En instrumentalisant la déclaration de Taylor à des fins partisanes, le premier ministre a manqué de réserve et a continué de détruire son capital de rassembleur amassé après la tragédie de Québec Son nouveau leitmotiv est de ne pas faire de discrimination sur la tenue vestimentaire, alors qu’auparavant il accusait les oppositions caquistes et péquistes de s’attaquer à un problème imaginaire, considérant qu’il n’y avait pas d’agent de justice portant des signes à connotation religieuse.

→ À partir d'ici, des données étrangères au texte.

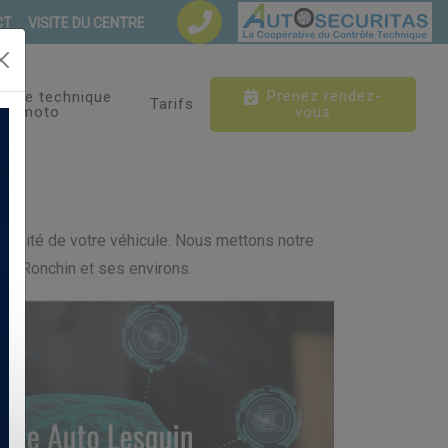
CT
VISITE DU CENTRE
Prenez rendez-
trôle technique
Tarifs
moto
vous
nformité de votre véhicule. Nous mettons notre
t à Ronchin et ses environs.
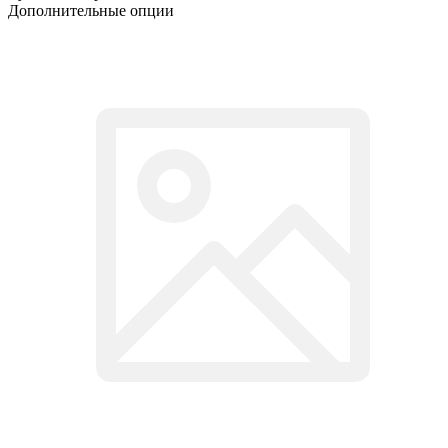
Дополнительные опции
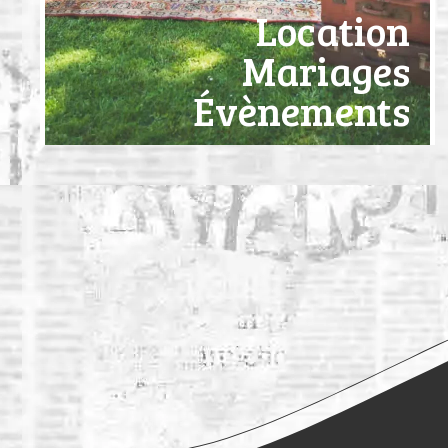
Location
Mariages
Évènements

Une fois de plus, la situation nous révèle le malaise qu’éprouve les libéraux à traiter de la question en voulant à tout prix préserver leur base électorale. Le premier ministre s’emberlificote dans ses arguments et navigue à vue sur des questions aussi délicates. Il préfère encourager la victimisation et contribuer à l’auto-culpabilisation en laissant entendre que les débats sur les accommodements raisonnables, la Commission Bouchard-Taylor et le projet de charte des valeurs ont stigmatisé la communauté musulmane et ont créé un racisme systémique. Il oublie qu’une majorité significative de la population attend un signal positif de sa part qui prendrait en compte leurs appréhensions et leurs aspirations en matière identitaire.

Les évènements de Québec ont généré un courant de sympathie à l’égard de la communauté musulmane qui explique l’assouplissement des positions de la CAQ et du PQ et qui permettait enfin de voir une issue intéressante à un débat qui n’en finit plus d’aboutir. La position Couillard sourit fort probablement aux tenants de la laïcité inclusive et aux communautés religieuses, mais elle laissera sur leur appétit la majorité des Québécois. C’est ainsi que notre premier ministre rate un rendez-vous historique et qu’il s’aménage une défaite cinglante pour la prochaine élection avec une division du vote francophone qui devrait s’atténuer au profit du PQ ou de la CAQ.

Entretemps, on pourra toujours se demander si notre premier ministre était aussi rébarbatif à la discrimination vestimentaire lorsqu’il agissait à titre de conseiller du ministre de la Santé en Arabie Saoudite?